Relative frequency of DVs in cortical regions of chromaffin cells, evaluated by DV center to CM distance. 100% = plateau value inside cell that corresponds on average to a granule density of 6.4 granules/μm³, if related to the evaluated membrane length and converted to density according to Weibel et al. (1966). It should be pointed out that this value is lower than the one obtained from volume fraction (see text). (A) control + Ca²⁺, (B) primed state, (C) stimulation by depolarization, and (D) control − Ca²⁺ (see Materials and Methods). Superimposed on all graphs (continuous curve) is the expected distribution, calculated from the cumulative distribution of granule radii according to Eq. 3.

Figure 4

Size distribution histogram of DVs (n = 219).

Figure 1

Results from Monte Carlo simulations. Top panels show simulated cross-sections. (A) Three cross-sections through a cell, one half of which was filled with granules, as described in the text. (C) Histogram for the number of granule centers found at a certain distance from the membrane. (B) The same for a smaller cell that was carved out of the cell in A as described in the text. (D) Corresponding distance histogram.

Figure 2

Survey of a nonstimulated chromaffin cell (control + Ca²⁺) after the preparation was applied (see Materials and Methods).

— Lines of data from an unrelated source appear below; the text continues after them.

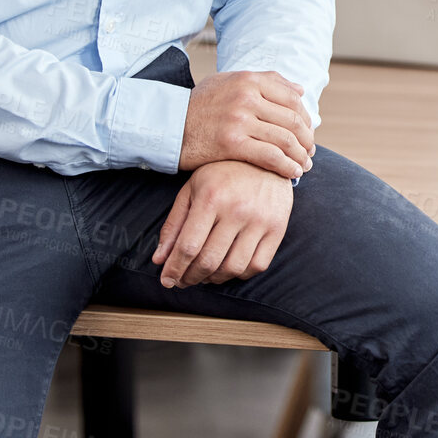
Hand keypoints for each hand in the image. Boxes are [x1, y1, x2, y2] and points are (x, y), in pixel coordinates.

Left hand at [153, 160, 293, 287]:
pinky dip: (240, 274)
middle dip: (190, 277)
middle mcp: (237, 209)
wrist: (266, 157)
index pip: (188, 246)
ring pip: (233, 268)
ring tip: (205, 275)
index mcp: (212, 198)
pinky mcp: (278, 227)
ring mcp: (260, 219)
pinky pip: (257, 265)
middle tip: (183, 280)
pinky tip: (229, 267)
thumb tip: (159, 259)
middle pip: (209, 260)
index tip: (167, 280)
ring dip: (214, 279)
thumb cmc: (223, 173)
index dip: (174, 269)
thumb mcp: (193, 189)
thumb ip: (174, 224)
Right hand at [180, 70, 314, 179]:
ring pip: (285, 139)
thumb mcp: (228, 82)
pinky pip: (270, 156)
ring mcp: (239, 119)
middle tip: (309, 152)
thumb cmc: (199, 106)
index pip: (292, 99)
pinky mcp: (232, 143)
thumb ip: (265, 81)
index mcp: (249, 80)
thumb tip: (299, 90)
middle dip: (306, 139)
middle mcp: (246, 96)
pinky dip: (287, 166)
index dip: (306, 119)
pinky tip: (293, 173)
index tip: (308, 132)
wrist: (166, 126)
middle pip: (292, 120)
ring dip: (300, 155)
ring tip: (304, 165)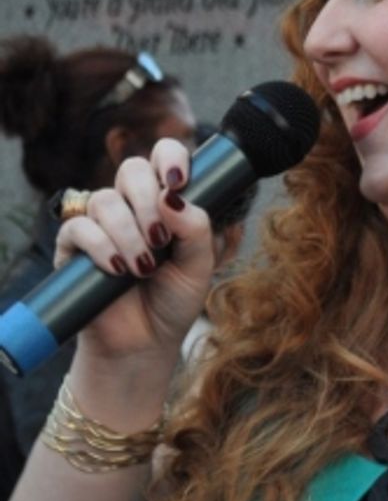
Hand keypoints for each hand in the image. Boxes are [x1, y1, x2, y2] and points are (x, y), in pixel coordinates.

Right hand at [54, 137, 213, 364]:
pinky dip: (101, 246)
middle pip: (132, 169)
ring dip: (129, 233)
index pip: (164, 156)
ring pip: (106, 200)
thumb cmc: (175, 300)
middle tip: (161, 239)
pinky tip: (118, 269)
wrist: (145, 343)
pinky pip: (78, 228)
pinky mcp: (73, 248)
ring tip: (144, 267)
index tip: (179, 181)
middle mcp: (133, 206)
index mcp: (167, 201)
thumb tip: (173, 196)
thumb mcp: (200, 265)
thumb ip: (198, 229)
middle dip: (148, 201)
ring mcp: (101, 224)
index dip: (171, 156)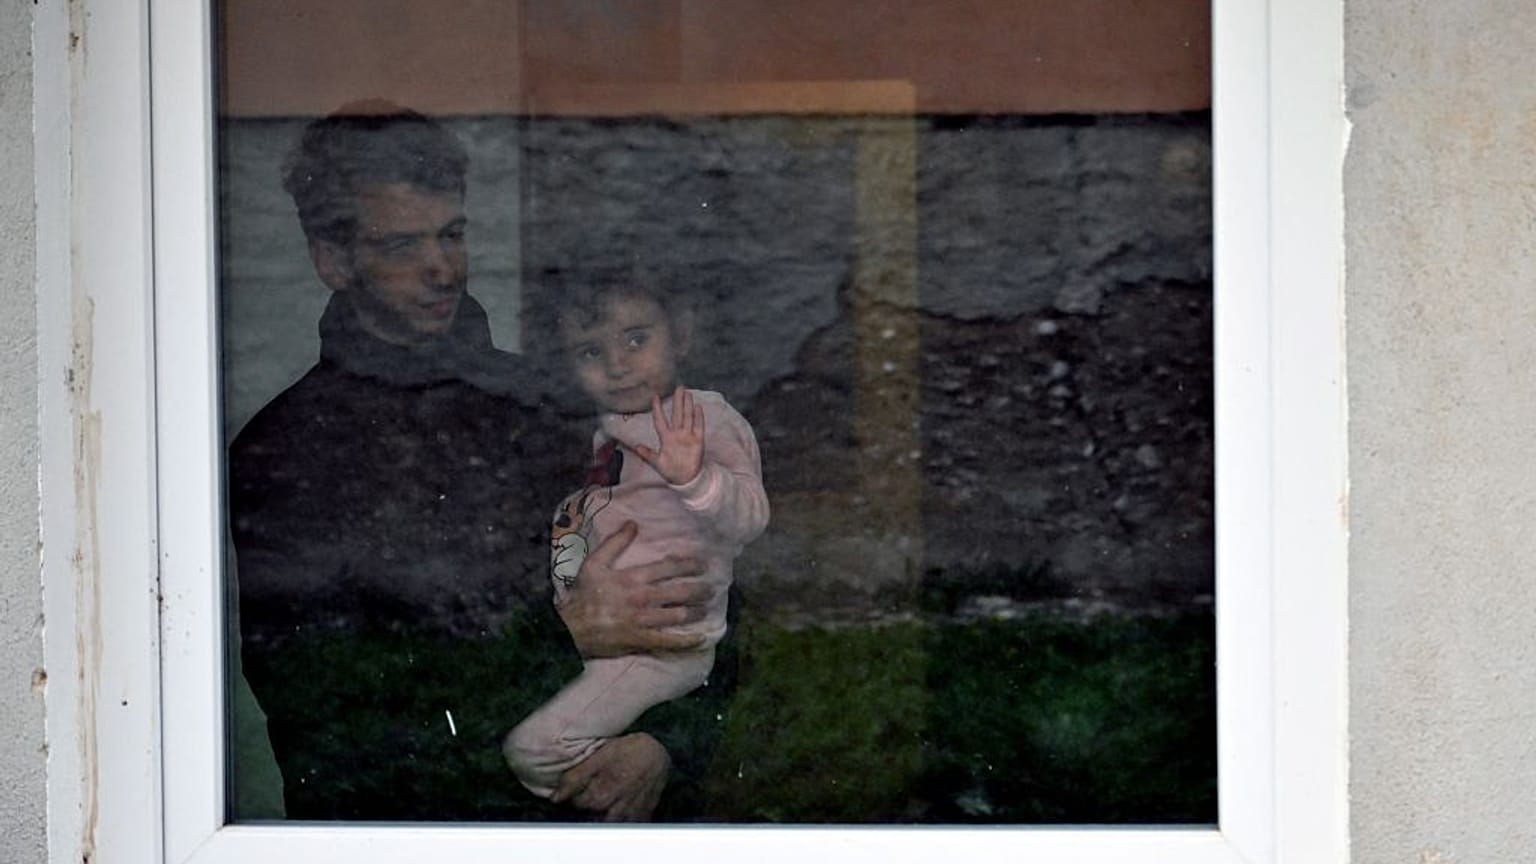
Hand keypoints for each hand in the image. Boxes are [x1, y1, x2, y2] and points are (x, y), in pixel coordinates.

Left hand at [551, 733, 670, 821]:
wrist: (657, 753)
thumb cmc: (627, 751)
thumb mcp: (598, 758)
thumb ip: (574, 778)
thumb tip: (555, 797)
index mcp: (599, 797)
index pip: (575, 805)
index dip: (575, 793)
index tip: (581, 783)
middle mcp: (613, 810)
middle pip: (590, 816)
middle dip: (588, 804)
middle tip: (595, 786)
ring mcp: (628, 815)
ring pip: (607, 823)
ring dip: (603, 812)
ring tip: (606, 795)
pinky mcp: (641, 814)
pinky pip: (627, 824)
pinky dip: (621, 817)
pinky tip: (620, 803)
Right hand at [558, 521, 711, 657]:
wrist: (571, 628)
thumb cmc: (583, 594)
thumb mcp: (594, 563)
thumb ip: (614, 543)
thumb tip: (633, 524)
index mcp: (633, 577)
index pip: (668, 568)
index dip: (689, 565)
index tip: (704, 564)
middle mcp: (642, 598)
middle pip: (679, 592)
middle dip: (699, 589)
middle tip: (713, 588)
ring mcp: (643, 620)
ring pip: (678, 615)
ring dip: (697, 611)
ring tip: (708, 608)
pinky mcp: (641, 639)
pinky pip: (669, 641)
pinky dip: (687, 641)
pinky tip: (702, 639)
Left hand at [632, 386, 704, 485]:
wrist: (686, 479)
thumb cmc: (670, 470)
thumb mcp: (657, 463)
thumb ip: (648, 454)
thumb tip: (637, 447)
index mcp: (666, 438)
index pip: (660, 420)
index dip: (657, 409)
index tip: (655, 397)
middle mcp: (677, 434)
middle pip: (677, 414)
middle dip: (677, 401)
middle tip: (678, 387)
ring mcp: (688, 436)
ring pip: (687, 417)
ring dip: (687, 405)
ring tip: (687, 393)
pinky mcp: (698, 440)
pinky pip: (698, 427)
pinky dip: (698, 417)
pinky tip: (698, 407)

Note (a) abundance of DVs with compact or spongy contents depending on individual cryofixation, (b) homogenous distribution of DVs in cell interior, (c) decay of apparent DV packing density close to CM, (d) occurrence of small CVs in the cortex, and (e) rare occurrence of some other organelles, such as a mitochondrion (m) in the cytoplasm; n indicates the nucleus. Bar, 1 μm.

Figure 3

Magnification from top right portion of Fig. 2. Note tapering of CM, occasionally with a funnel-like depression towards an approaching DV (arrowhead), and decreasing apparent density of DVs close to CM. Bar, 1 μm.

Figure 5

Cell region attached to the thermanox support. Note occurrence of a filamentous cortical region with apparent DV exclusion. Bar, 1 μm.

Figure 6

Cell region containing exceptionally few DVs as an example of heterogenous DV distribution (compare with Figs. 2 and 5). Note centriole (c), nucleus (n), and Golgi areas (g). Bar, 1 μm.